Rewrite the entries below, replacing "scientific name" with "binomial name" and keeping every other part the same.

####################

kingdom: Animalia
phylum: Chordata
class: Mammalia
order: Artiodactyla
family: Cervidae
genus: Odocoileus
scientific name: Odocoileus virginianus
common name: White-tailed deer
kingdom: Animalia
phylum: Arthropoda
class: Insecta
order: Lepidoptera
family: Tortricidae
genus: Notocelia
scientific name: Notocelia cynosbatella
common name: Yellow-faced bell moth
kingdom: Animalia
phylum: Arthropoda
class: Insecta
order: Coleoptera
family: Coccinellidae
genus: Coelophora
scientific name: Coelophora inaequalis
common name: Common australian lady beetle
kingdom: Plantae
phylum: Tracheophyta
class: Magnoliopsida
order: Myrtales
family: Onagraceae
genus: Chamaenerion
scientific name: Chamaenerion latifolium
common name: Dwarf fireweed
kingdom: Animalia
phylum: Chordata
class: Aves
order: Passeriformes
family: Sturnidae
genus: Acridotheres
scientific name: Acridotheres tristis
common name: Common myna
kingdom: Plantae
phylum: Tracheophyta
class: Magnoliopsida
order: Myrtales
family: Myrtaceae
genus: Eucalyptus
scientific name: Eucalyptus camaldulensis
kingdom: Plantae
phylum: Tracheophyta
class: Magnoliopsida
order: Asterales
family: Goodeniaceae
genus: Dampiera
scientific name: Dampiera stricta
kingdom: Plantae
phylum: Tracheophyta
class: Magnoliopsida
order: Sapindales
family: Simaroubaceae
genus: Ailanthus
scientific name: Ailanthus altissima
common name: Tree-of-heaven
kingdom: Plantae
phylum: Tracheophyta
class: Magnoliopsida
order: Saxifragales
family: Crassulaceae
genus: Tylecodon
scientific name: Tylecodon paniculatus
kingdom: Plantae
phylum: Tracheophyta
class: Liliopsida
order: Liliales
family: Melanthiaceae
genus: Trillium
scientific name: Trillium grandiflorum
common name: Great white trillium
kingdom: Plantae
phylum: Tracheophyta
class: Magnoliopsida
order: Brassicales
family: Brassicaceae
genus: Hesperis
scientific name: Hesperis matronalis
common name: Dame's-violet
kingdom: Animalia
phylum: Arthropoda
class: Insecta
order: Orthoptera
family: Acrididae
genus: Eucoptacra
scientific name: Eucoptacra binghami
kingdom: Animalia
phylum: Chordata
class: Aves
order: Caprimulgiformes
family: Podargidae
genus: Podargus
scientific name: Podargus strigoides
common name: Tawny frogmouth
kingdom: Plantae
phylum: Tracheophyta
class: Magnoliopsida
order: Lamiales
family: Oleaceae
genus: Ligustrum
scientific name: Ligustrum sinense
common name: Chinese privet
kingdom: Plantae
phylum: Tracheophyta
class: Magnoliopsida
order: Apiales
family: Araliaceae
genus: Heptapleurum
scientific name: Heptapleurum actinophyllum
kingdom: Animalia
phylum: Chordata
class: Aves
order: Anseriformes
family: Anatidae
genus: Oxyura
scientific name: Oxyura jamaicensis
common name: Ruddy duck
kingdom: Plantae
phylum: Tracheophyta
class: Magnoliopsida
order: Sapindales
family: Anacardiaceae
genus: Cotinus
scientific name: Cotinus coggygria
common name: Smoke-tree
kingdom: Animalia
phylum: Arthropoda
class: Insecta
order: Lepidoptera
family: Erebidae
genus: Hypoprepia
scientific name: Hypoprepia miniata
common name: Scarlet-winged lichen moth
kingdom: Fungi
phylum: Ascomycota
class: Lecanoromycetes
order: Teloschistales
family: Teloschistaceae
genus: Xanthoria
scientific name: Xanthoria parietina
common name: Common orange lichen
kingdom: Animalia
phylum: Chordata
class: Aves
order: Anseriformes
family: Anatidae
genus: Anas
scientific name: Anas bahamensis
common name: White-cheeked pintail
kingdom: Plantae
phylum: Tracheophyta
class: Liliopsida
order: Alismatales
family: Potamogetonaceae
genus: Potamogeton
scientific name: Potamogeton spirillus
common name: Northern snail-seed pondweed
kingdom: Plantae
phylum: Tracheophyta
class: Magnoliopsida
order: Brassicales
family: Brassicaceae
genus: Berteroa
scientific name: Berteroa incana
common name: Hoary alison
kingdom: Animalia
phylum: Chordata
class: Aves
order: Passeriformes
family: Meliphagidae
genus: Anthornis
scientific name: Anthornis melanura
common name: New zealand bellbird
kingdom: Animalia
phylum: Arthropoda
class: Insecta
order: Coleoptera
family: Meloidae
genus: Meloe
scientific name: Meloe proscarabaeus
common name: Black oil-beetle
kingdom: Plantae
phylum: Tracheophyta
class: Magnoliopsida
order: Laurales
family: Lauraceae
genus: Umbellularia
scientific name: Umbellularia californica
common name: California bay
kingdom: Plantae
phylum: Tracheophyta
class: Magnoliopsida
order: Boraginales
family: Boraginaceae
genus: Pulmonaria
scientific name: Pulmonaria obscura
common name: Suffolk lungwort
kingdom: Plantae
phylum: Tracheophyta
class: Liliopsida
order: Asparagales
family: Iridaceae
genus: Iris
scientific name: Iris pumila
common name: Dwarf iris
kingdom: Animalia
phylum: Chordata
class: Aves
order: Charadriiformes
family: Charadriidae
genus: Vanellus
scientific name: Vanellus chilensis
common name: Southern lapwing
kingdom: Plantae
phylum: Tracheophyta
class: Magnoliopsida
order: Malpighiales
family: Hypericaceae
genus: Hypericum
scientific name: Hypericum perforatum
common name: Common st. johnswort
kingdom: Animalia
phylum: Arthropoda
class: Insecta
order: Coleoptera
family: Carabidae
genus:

####################

Response
kingdom: Animalia
phylum: Chordata
class: Mammalia
order: Artiodactyla
family: Cervidae
genus: Odocoileus
binomial name: Odocoileus virginianus
common name: White-tailed deer
kingdom: Animalia
phylum: Arthropoda
class: Insecta
order: Lepidoptera
family: Tortricidae
genus: Notocelia
binomial name: Notocelia cynosbatella
common name: Yellow-faced bell moth
kingdom: Animalia
phylum: Arthropoda
class: Insecta
order: Coleoptera
family: Coccinellidae
genus: Coelophora
binomial name: Coelophora inaequalis
common name: Common australian lady beetle
kingdom: Plantae
phylum: Tracheophyta
class: Magnoliopsida
order: Myrtales
family: Onagraceae
genus: Chamaenerion
binomial name: Chamaenerion latifolium
common name: Dwarf fireweed
kingdom: Animalia
phylum: Chordata
class: Aves
order: Passeriformes
family: Sturnidae
genus: Acridotheres
binomial name: Acridotheres tristis
common name: Common myna
kingdom: Plantae
phylum: Tracheophyta
class: Magnoliopsida
order: Myrtales
family: Myrtaceae
genus: Eucalyptus
binomial name: Eucalyptus camaldulensis
kingdom: Plantae
phylum: Tracheophyta
class: Magnoliopsida
order: Asterales
family: Goodeniaceae
genus: Dampiera
binomial name: Dampiera stricta
kingdom: Plantae
phylum: Tracheophyta
class: Magnoliopsida
order: Sapindales
family: Simaroubaceae
genus: Ailanthus
binomial name: Ailanthus altissima
common name: Tree-of-heaven
kingdom: Plantae
phylum: Tracheophyta
class: Magnoliopsida
order: Saxifragales
family: Crassulaceae
genus: Tylecodon
binomial name: Tylecodon paniculatus
kingdom: Plantae
phylum: Tracheophyta
class: Liliopsida
order: Liliales
family: Melanthiaceae
genus: Trillium
binomial name: Trillium grandiflorum
common name: Great white trillium
kingdom: Plantae
phylum: Tracheophyta
class: Magnoliopsida
order: Brassicales
family: Brassicaceae
genus: Hesperis
binomial name: Hesperis matronalis
common name: Dame's-violet
kingdom: Animalia
phylum: Arthropoda
class: Insecta
order: Orthoptera
family: Acrididae
genus: Eucoptacra
binomial name: Eucoptacra binghami
kingdom: Animalia
phylum: Chordata
class: Aves
order: Caprimulgiformes
family: Podargidae
genus: Podargus
binomial name: Podargus strigoides
common name: Tawny frogmouth
kingdom: Plantae
phylum: Tracheophyta
class: Magnoliopsida
order: Lamiales
family: Oleaceae
genus: Ligustrum
binomial name: Ligustrum sinense
common name: Chinese privet
kingdom: Plantae
phylum: Tracheophyta
class: Magnoliopsida
order: Apiales
family: Araliaceae
genus: Heptapleurum
binomial name: Heptapleurum actinophyllum
kingdom: Animalia
phylum: Chordata
class: Aves
order: Anseriformes
family: Anatidae
genus: Oxyura
binomial name: Oxyura jamaicensis
common name: Ruddy duck
kingdom: Plantae
phylum: Tracheophyta
class: Magnoliopsida
order: Sapindales
family: Anacardiaceae
genus: Cotinus
binomial name: Cotinus coggygria
common name: Smoke-tree
kingdom: Animalia
phylum: Arthropoda
class: Insecta
order: Lepidoptera
family: Erebidae
genus: Hypoprepia
binomial name: Hypoprepia miniata
common name: Scarlet-winged lichen moth
kingdom: Fungi
phylum: Ascomycota
class: Lecanoromycetes
order: Teloschistales
family: Teloschistaceae
genus: Xanthoria
binomial name: Xanthoria parietina
common name: Common orange lichen
kingdom: Animalia
phylum: Chordata
class: Aves
order: Anseriformes
family: Anatidae
genus: Anas
binomial name: Anas bahamensis
common name: White-cheeked pintail
kingdom: Plantae
phylum: Tracheophyta
class: Liliopsida
order: Alismatales
family: Potamogetonaceae
genus: Potamogeton
binomial name: Potamogeton spirillus
common name: Northern snail-seed pondweed
kingdom: Plantae
phylum: Tracheophyta
class: Magnoliopsida
order: Brassicales
family: Brassicaceae
genus: Berteroa
binomial name: Berteroa incana
common name: Hoary alison
kingdom: Animalia
phylum: Chordata
class: Aves
order: Passeriformes
family: Meliphagidae
genus: Anthornis
binomial name: Anthornis melanura
common name: New zealand bellbird
kingdom: Animalia
phylum: Arthropoda
class: Insecta
order: Coleoptera
family: Meloidae
genus: Meloe
binomial name: Meloe proscarabaeus
common name: Black oil-beetle
kingdom: Plantae
phylum: Tracheophyta
class: Magnoliopsida
order: Laurales
family: Lauraceae
genus: Umbellularia
binomial name: Umbellularia californica
common name: California bay
kingdom: Plantae
phylum: Tracheophyta
class: Magnoliopsida
order: Boraginales
family: Boraginaceae
genus: Pulmonaria
binomial name: Pulmonaria obscura
common name: Suffolk lungwort
kingdom: Plantae
phylum: Tracheophyta
class: Liliopsida
order: Asparagales
family: Iridaceae
genus: Iris
binomial name: Iris pumila
common name: Dwarf iris
kingdom: Animalia
phylum: Chordata
class: Aves
order: Charadriiformes
family: Charadriidae
genus: Vanellus
binomial name: Vanellus chilensis
common name: Southern lapwing
kingdom: Plantae
phylum: Tracheophyta
class: Magnoliopsida
order: Malpighiales
family: Hypericaceae
genus: Hypericum
binomial name: Hypericum perforatum
common name: Common st. johnswort
kingdom: Animalia
phylum: Arthropoda
class: Insecta
order: Coleoptera
family: Carabidae
genus:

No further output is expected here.